Daniel Joseph Devlin (1814 - February 22, 1867) was a prosperous businessman, City Chamberlain, and prominent citizen of New York City.

Devlin was born at Buncrana, County Donegal, Ireland, in 1814, the son of Jeremiah Devlin, a farmer and merchant tailor, and his wife, Elizabeth Foster. As a young merchant tailor, Daniel emigrated to America in 1833. Three younger brothers later joined him in America; two sisters, and a brother, Phillip Devlin, who became a Catholic priest, remained in Ireland. Daniel Devlin moved to Louisville, Kentucky, and is believed to have worked for a time as a steamboat clerk on the Ohio and Mississippi rivers, which led him to encourage his brother William Devlin to establish himself in Louisiana. Devlin founded a jeans manufacturing company in Louisville, and later moved to New York City, where he and two of his brothers established a clothing company, Devlin Brothers. Daniel Devlin was named City Chamberlain of New York in 1861, and remained in that position until his death.

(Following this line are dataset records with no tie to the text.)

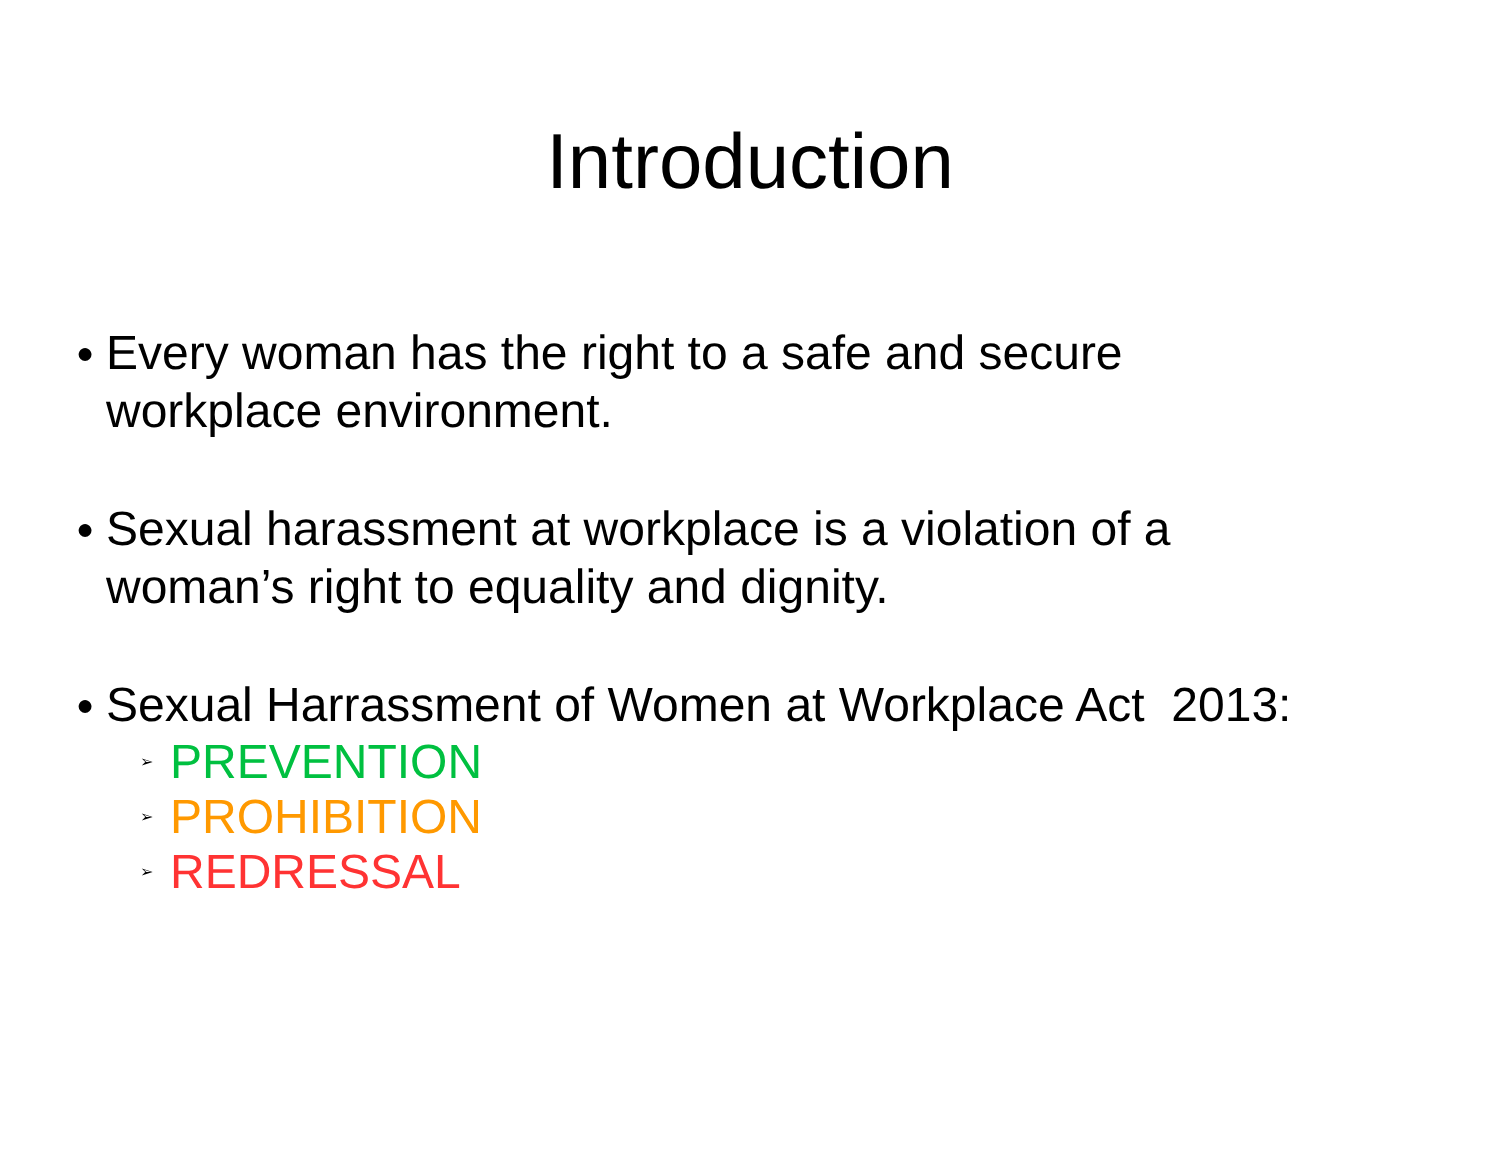Introduction
● Every woman has the right to a safe and secure
workplace environment.
● Sexual harassment at workplace is a violation of a
woman’s right to equality and dignity.
● Sexual Harrassment of Women at Workplace Act 2013:
➢ PREVENTION
➢ PROHIBITION
➢ REDRESSAL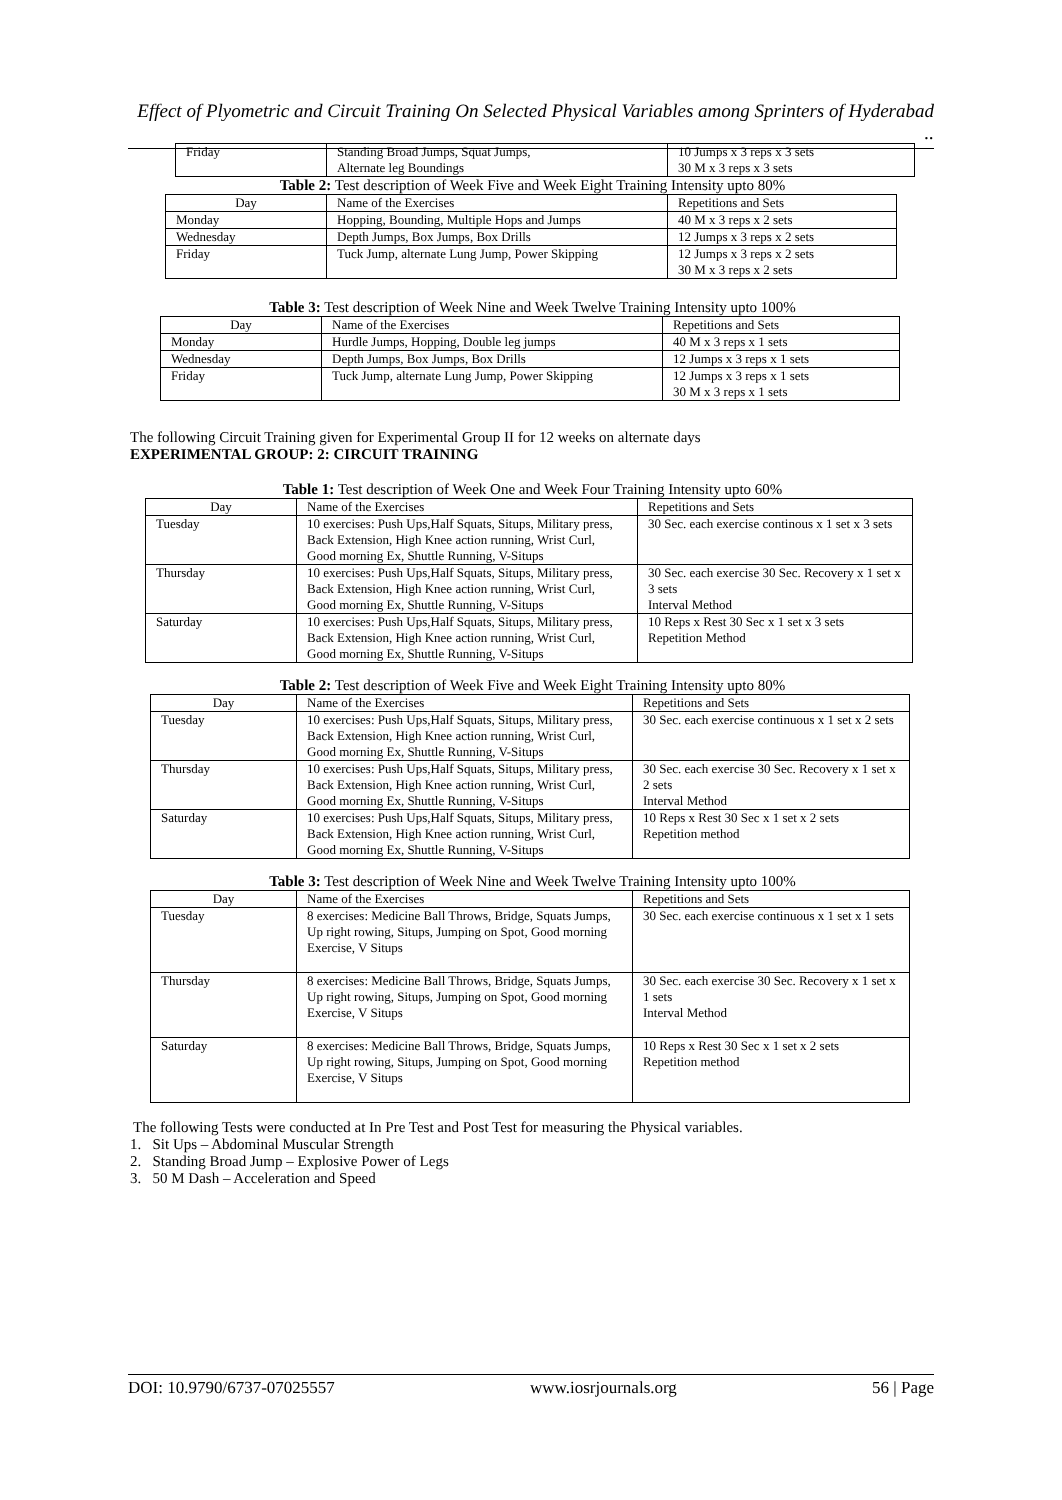Effect of Plyometric and Circuit Training On Selected Physical Variables among Sprinters of Hyderabad ..
| Friday | Standing Broad Jumps, Squat Jumps, Alternate leg Boundings | 10 Jumps x 3 reps x 3 sets 30 M x 3 reps x 3 sets |
Table 2: Test description of Week Five and Week Eight Training Intensity upto 80%
| Day | Name of the Exercises | Repetitions and Sets |
| Monday | Hopping, Bounding, Multiple Hops and Jumps | 40 M x 3 reps x 2 sets |
| Wednesday | Depth Jumps, Box Jumps, Box Drills | 12 Jumps x 3 reps x 2 sets |
| Friday | Tuck Jump, alternate Lung Jump, Power Skipping | 12 Jumps x 3 reps x 2 sets 30 M x 3 reps x 2 sets |
Table 3: Test description of Week Nine and Week Twelve Training Intensity upto 100%
| Day | Name of the Exercises | Repetitions and Sets |
| Monday | Hurdle Jumps, Hopping, Double leg jumps | 40 M x 3 reps x 1 sets |
| Wednesday | Depth Jumps, Box Jumps, Box Drills | 12 Jumps x 3 reps x 1 sets |
| Friday | Tuck Jump, alternate Lung Jump, Power Skipping | 12 Jumps x 3 reps x 1 sets 30 M x 3 reps x 1 sets |
The following Circuit Training given for Experimental Group II for 12 weeks on alternate days
EXPERIMENTAL GROUP: 2: CIRCUIT TRAINING
Table 1: Test description of Week One and Week Four Training Intensity upto 60%
| Day | Name of the Exercises | Repetitions and Sets |
| Tuesday | 10 exercises: Push Ups,Half Squats, Situps, Military press, Back Extension, High Knee action running, Wrist Curl, Good morning Ex, Shuttle Running, V-Situps | 30 Sec. each exercise continous x 1 set x 3 sets |
| Thursday | 10 exercises: Push Ups,Half Squats, Situps, Military press, Back Extension, High Knee action running, Wrist Curl, Good morning Ex, Shuttle Running, V-Situps | 30 Sec. each exercise 30 Sec. Recovery x 1 set x 3 sets Interval Method |
| Saturday | 10 exercises: Push Ups,Half Squats, Situps, Military press, Back Extension, High Knee action running, Wrist Curl, Good morning Ex, Shuttle Running, V-Situps | 10 Reps x Rest 30 Sec x 1 set x 3 sets Repetition Method |
Table 2: Test description of Week Five and Week Eight Training Intensity upto 80%
| Day | Name of the Exercises | Repetitions and Sets |
| Tuesday | 10 exercises: Push Ups,Half Squats, Situps, Military press, Back Extension, High Knee action running, Wrist Curl, Good morning Ex, Shuttle Running, V-Situps | 30 Sec. each exercise continuous x 1 set x 2 sets |
| Thursday | 10 exercises: Push Ups,Half Squats, Situps, Military press, Back Extension, High Knee action running, Wrist Curl, Good morning Ex, Shuttle Running, V-Situps | 30 Sec. each exercise 30 Sec. Recovery x 1 set x 2 sets Interval Method |
| Saturday | 10 exercises: Push Ups,Half Squats, Situps, Military press, Back Extension, High Knee action running, Wrist Curl, Good morning Ex, Shuttle Running, V-Situps | 10 Reps x Rest 30 Sec x 1 set x 2 sets Repetition method |
Table 3: Test description of Week Nine and Week Twelve Training Intensity upto 100%
| Day | Name of the Exercises | Repetitions and Sets |
| Tuesday | 8 exercises: Medicine Ball Throws, Bridge, Squats Jumps, Up right rowing, Situps, Jumping on Spot, Good morning Exercise, V Situps | 30 Sec. each exercise continuous x 1 set x 1 sets |
| Thursday | 8 exercises: Medicine Ball Throws, Bridge, Squats Jumps, Up right rowing, Situps, Jumping on Spot, Good morning Exercise, V Situps | 30 Sec. each exercise 30 Sec. Recovery x 1 set x 1 sets Interval Method |
| Saturday | 8 exercises: Medicine Ball Throws, Bridge, Squats Jumps, Up right rowing, Situps, Jumping on Spot, Good morning Exercise, V Situps | 10 Reps x Rest 30 Sec x 1 set x 2 sets Repetition method |
The following Tests were conducted at In Pre Test and Post Test for measuring the Physical variables.
1. Sit Ups – Abdominal Muscular Strength
2. Standing Broad Jump – Explosive Power of Legs
3. 50 M Dash – Acceleration and Speed
DOI: 10.9790/6737-07025557 www.iosrjournals.org 56 | Page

After the outbreak of the American Civil War, he headed the executive committee charged with recruitment and financing for the Irish Brigade of the Union Army. In politics, he was a Democrat, and played a prominent role in the New York State Democratic convention in 1864. He was a director of the Union Trust Company of New York, and a prominent Catholic layman who in 1863 helped found the Society for the Protection of Destitute Roman Catholic Children in the City of New York and in 1864 established a scholarship at St. Francis Xavier College. Devlin lived from the 1850s onward in an Italianate villa overlooking the Hudson River in Manhattanville.

Devlin died in New York on February 22, 1867. His brothers donated a stained glass window in his memory to St. Patrick's Cathedral, where it can be seen today.